Thursday, May 10, 2012


"Overall, officials said most of the thousands of protesters were nonviolent."

Can you imagine such a forgiving comment being employed by the mainstream media when they covered Tea Party rallies--events where even a few less-than-tasteful signs were evidence enough for reporters to resurrect the "angry (and potentially dangerous) white male" motif that they used to explain the GOP sweep of Congress in 1994?

As the aforementioned LA Times quote suggests, major media outlets (alongside Democrats like Nancy Pelosi) have bent over backward to give the Occupy Wall Street movement better coverage and more significance than it deserves--the exact opposite of the stance they took toward Tea Partiers whom then House Speaker Pelosi dismissed as an "astroturf" concoction. Concerning the OWS movement, ABC's Diane Sawyer breathlessly and cluelessly announced last fall that it had "spread to thousands" of the world's (196) countries.
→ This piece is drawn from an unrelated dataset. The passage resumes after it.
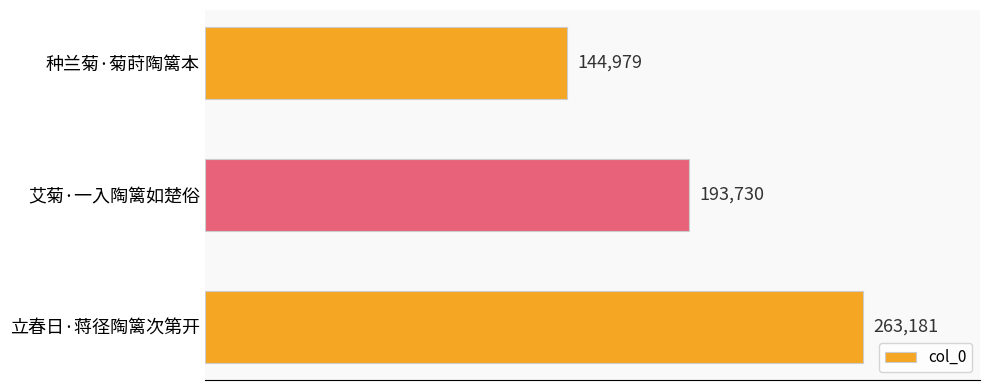

Reading top to bottom, transcribe all the data shown in this chart.

144979	193730	263181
The mish-mash of government employees, greenies, labor unions, open border advocates, and jobless liberal arts majors that comprise the OWS movement was supposed to spring back to life with a gaggle of worldwide events on May first--piggybacking on the traditional "workers" demonstrations that were also employed with great fanfare in the Soviet Union. Unfortunately for these leftists without a coherent cause, even the largest events in cities like New York and Los Angeles were comparable in size with or smaller than the April 15, 2009 Tea Party rally in Oceanside.

Some protests reduced sympathetic reporters to using terms like "hundreds" or even "dozens" to describe the paltry gatherings that presumed to speak for 99% of the American citizenry.

Given the overhyped nature of these May Day events, it isn't surprising that little has been said about their size and ineffectiveness--or about the violence that accompanied demonstrations like the one in Seattle where a few protesters confused mindless vandalism with meaningful reform.

Imagine the heyday the Democrat media would have had if Tea Partiers had engaged in the disruptions and law-breaking that was hastily reported by network bigs on May second. Indeed, more sustained attention was given to a single alleged spitting incident among Tea Partiers in 2010 than to the numerous acts of violence perpetrated by OWS protesters on May 1.

I'm pleased that there were no reports of violence by OWS Temecula-Menifee--a group that rejects lawbreaking and whose numbers occasionally reach double-digits. I'm also gratified to note that most Oakland Raider fans (like their bay city OWS counterparts) are only irritating and obnoxious, not criminal.

It would be swell if I could also report that OWS now understands the greatest component of corrupt government is precisely its gargantuan size and scope.